Music Teaching Methods

25 Jun

 Music plays a significant role in every person’s life. Through music, one can express his or her deepest emotions and feelings, communicating things that only the soul can comprehend. Today, music encompasses a wide variety of genres and continues to grow and influence people around the world. From the classical genre, to rock, pop, country and many others, music has evolved into many things.

The role that music plays in our daily lives has deep roots in the history of humankind. It is for this reason that music and history have been integrated and taught from preschool until postsecondary. Music is a fundamental component of human culture and behavior.

Today’s music education incorporates the application of both Western and non-Western music. Studying the diverse music scene worldwide promotes a well-rounded musical experience.  Music training encompasses several domains of learning, such as the psychomotor domain, the cognitive domain and the affective domain where appreciation for music and sensitivity are involved.
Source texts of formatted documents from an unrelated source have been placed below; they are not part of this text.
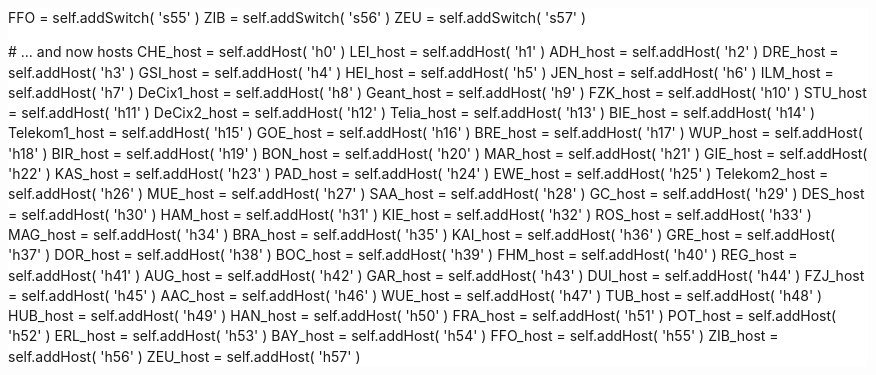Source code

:  FFO = self.addSwitch( 's55' )
 ZIB = self.addSwitch( 's56' )
 ZEU = self.addSwitch( 's57' )

\# ... and now hosts
 CHE\_host = self.addHost( 'h0' )
 LEI\_host = self.addHost( 'h1' )
 ADH\_host = self.addHost( 'h2' )
 DRE\_host = self.addHost( 'h3' )
 GSI\_host = self.addHost( 'h4' )
 HEI\_host = self.addHost( 'h5' )
 JEN\_host = self.addHost( 'h6' )
 ILM\_host = self.addHost( 'h7' )
 DeCix1\_host = self.addHost( 'h8' )
 Geant\_host = self.addHost( 'h9' )
 FZK\_host = self.addHost( 'h10' )
 STU\_host = self.addHost( 'h11' )
 DeCix2\_host = self.addHost( 'h12' )
 Telia\_host = self.addHost( 'h13' )
 BIE\_host = self.addHost( 'h14' )
 Telekom1\_host = self.addHost( 'h15' )
 GOE\_host = self.addHost( 'h16' )
 BRE\_host = self.addHost( 'h17' )
 WUP\_host = self.addHost( 'h18' )
 BIR\_host = self.addHost( 'h19' )
 BON\_host = self.addHost( 'h20' )
 MAR\_host = self.addHost( 'h21' )
 GIE\_host = self.addHost( 'h22' )
 KAS\_host = self.addHost( 'h23' )
 PAD\_host = self.addHost( 'h24' )
 EWE\_host = self.addHost( 'h25' )
 Telekom2\_host = self.addHost( 'h26' )
 MUE\_host = self.addHost( 'h27' )
 SAA\_host = self.addHost( 'h28' )
 GC\_host = self.addHost( 'h29' )
 DES\_host = self.addHost( 'h30' )
 HAM\_host = self.addHost( 'h31' )
 KIE\_host = self.addHost( 'h32' )
 ROS\_host = self.addHost( 'h33' )
 MAG\_host = self.addHost( 'h34' )
 BRA\_host = self.addHost( 'h35' )
 KAI\_host = self.addHost( 'h36' )
 GRE\_host = self.addHost( 'h37' )
 DOR\_host = self.addHost( 'h38' )
 BOC\_host = self.addHost( 'h39' )
 FHM\_host = self.addHost( 'h40' )
 REG\_host = self.addHost( 'h41' )
 AUG\_host = self.addHost( 'h42' )
 GAR\_host = self.addHost( 'h43' )
 DUI\_host = self.addHost( 'h44' )
 FZJ\_host = self.addHost( 'h45' )
 AAC\_host = self.addHost( 'h46' )
 WUE\_host = self.addHost( 'h47' )
 TUB\_host = self.addHost( 'h48' )
 HUB\_host = self.addHost( 'h49' )
 HAN\_host = self.addHost( 'h50' )
 FRA\_host = self.addHost( 'h51' )
 POT\_host = self.addHost( 'h52' )
 ERL\_host = self.addHost( 'h53' )
 BAY\_host = self.addHost( 'h54' )
 FFO\_host = self.addHost( 'h55' )
 ZIB\_host = self.addHost( 'h56' )
 ZEU\_host = self.addHost( 'h57' )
Music education includes playing various musical instruments, singing in small choirs, and learning about the fundamental elements of music and its history. A music teacher’s challenge is the types of approach to use over a diverse group of music students eager to learn music. By using the right type of music teaching methods, a music teacher can teach students effectively and successfully, no matter their personalities, preferences and abilities.

·         Dalcroze Method

The Dalcroze Method is divided into three fundamental concepts: the use of solfège, improvisation and eurhythmics. For this reason, this music teaching method is also called rhythmic gymnastics. It teaches rhythm, structure and musical expression through using movement. The method allows a student to gain physical awareness while letting him or her experience music through kinesthetic methods.

·         Kodaly Method

The Kodaly method is named after a prominent Hungarian music director and composer, Zoltán Kodály. He stressed the benefits of physical instruction and response t music. His teachings incorporate fun and educational framework. It is based n the basic music theory and music notation in various verbal and written forms. The solfège hand signs, music shorthand notation and rhythm solmization are trademarks of Kodaly’s method.

·         Orff Schulwerk Method

The Orff Schulwerk Method was named after Carl Orff, an outstanding German composer. The Orff Schulwerk music teaching method is an approach to music education where a student’s innate abilities engage in rudimentary forms of music by utilizing basic rhythms and melodies. The Orff approach encourages students to improvise while it discourages adult pressure and mechanical drill. Thus, this method furthers self-discovery in students. Carl Orff developed several instruments and modified the glockenspiel, xylophone, drum and metallophone to accommodate the requirements of the Schulwerk courses.

·         Suzuki Method

Shinichi Suzuki developed the Suzuki Method in Japan after the Second World War. The Suzuki Method uses music education as an enriching tool to better the lives of its students. By learning certain character traits and virtues, students learn music just like learning his or her native language. It creates an ideal environment where a student learns through rote training, repetition and timetable-table within a positive environment.

With the above-mentioned music teaching methods, music teachers are able to teach music students music in effective ways.